Happy holidays, dear readers! This is my final news roundup of 2020. Suffice to say, this year is going out with a bang! I don’t think anyone is sad to bid farewell to this truly unprecedented year. Given the year we’ve had, it’s not surprising that December has been an equally unprecedented month. What started last week with news of a nation-state attack on FireEye has unraveled to reveal what could potentially be a years-long effort to infiltrate the US government. Instead of jingle bells ringing, security alerts have reverberated around the world.
Lithuania was the victim of a carefully coordinated attack in which, “cyber-criminals breached multiple content management systems to gain access to 22 different websites operated by Lithuania’s public sector. The attackers then published articles containing misinformation on the sites.”
The Wall Street Journal reported, “As the probe continues into the massive hack—which cast a nearly invisible net across 18,000 companies and government agencies—security specialists are uncovering new evidence that indicates the operation is part of a broader, previously undetected cyber espionage campaign that may stretch back years.”
Certainly, the SolarWinds news has monopolized headlines this week, keeping security experts literally up all night, but there’s more that’s been happening across the cybersecurity industry. Let’s take a look.
Dec. 18: CPO Magazine reported, “The IoT Cybersecurity Improvement Act of 2020 is now federal law, meaning that US government “smart devices” will be subject to a new and more stringent set of security standards.”
Dec. 17: Microsoft revealed that it was part of the massive nation-state cyberattack believed to be the work of Russian hackers.
Dec. 17: The ousting of Google researcher Timnit Gebru, who led the Ethical Artificial Intelligence team, has raised, “serious concerns [among other employees] around her identity as a Black woman and the concerns she raised around diversity as being the main driver for both the firing and the way it was done and the speed.”
Dec. 16: ZDNet reported, “Singapore law firm Rajah & Tann has formed a joint venture with local cybersecurity vendor Resolvo Systems to offer integrated services to help businesses navigate their reliance on digital data amidst growing cyber threats.”

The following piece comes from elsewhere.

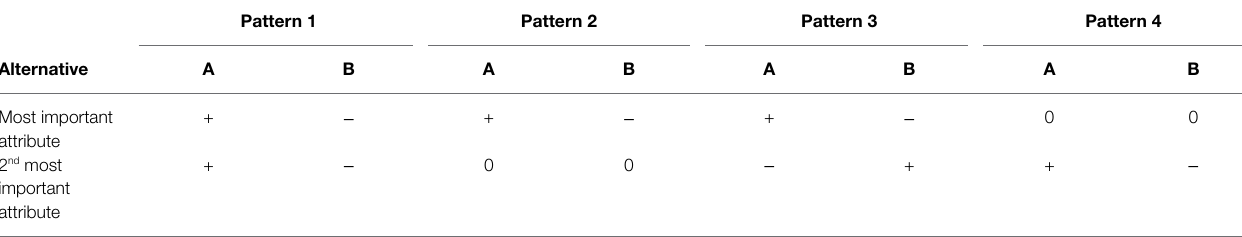
TABLE 4 | Attribute patterns used in Experiment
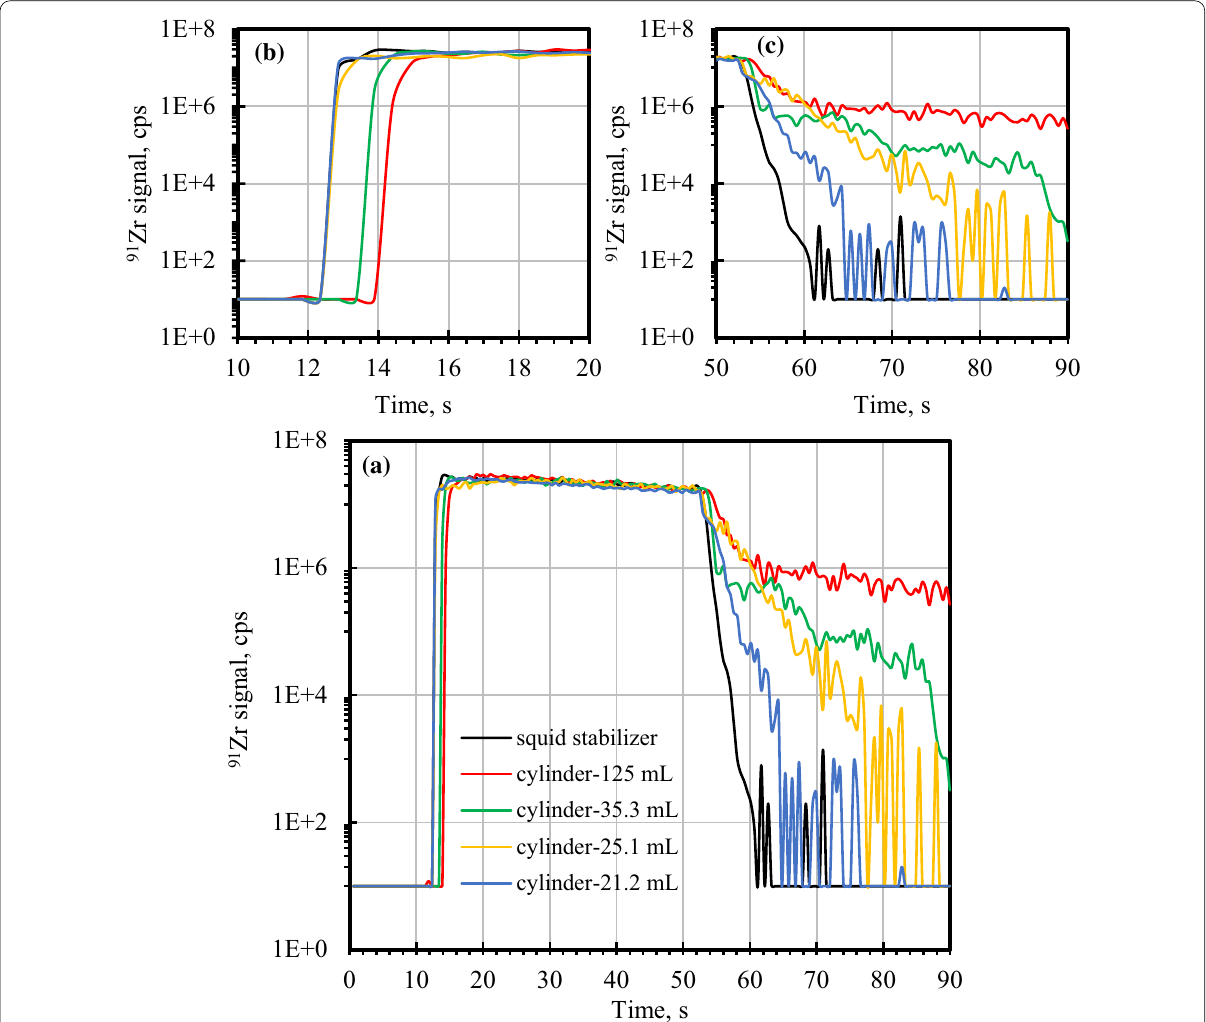
Fig. 2 Transient signal profiles of 91 Zr intensity of zircon standard 91500 with 35 μm of spot size and 5 Hz of laser repetition rate using “squid” signal stabilizer and cylinder stabilizers with different volumes. a Presented the signal profiles of 91 Zr versus assay time, while b , c Showed the signal rising and washout curves when using “squid” signal stabilizer and 21.2, 25.1, 35.3 and 125 mL of cylinder stabilizers,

Dec. 16: The EU announced a new cybersecurity strategy that would include the creation of a Joint Cyber Unit to defend against cross-border cyberattacks.
Dec. 16: According to The Hill, Reps. Thomas Massie of Kentucky and Tulsi Gabbard of Hawaii proposed a bipartisan bill to repeal the Patriot Act. The legislation is, “designed to limit government surveillance of people without warrants and probable cause.”
Dec. 15: In response to accusations that Russian hackers were behind the massive US hack, the Kremlin reportedly denied any involvement.
Dec. 15: “Ireland’s Data Protection Commission (DPC) has issued Twitter with a fine of €450,000 (~$547,000) for failing to promptly declare and properly document a data breach under Europe’s General Data Protection Regulation (GDPR),” TechCrunch reported.
Dec. 14: The personal information of approximately two million members of the Communist Party of China was reportedly leaked, revealing that, “members of China’s ruling party hold prominent positions in some of the world’s biggest companies, including in pharmaceutical giants involved in the development of COVID-19 vaccines like Pfizer and financial institutions such as HSBC.”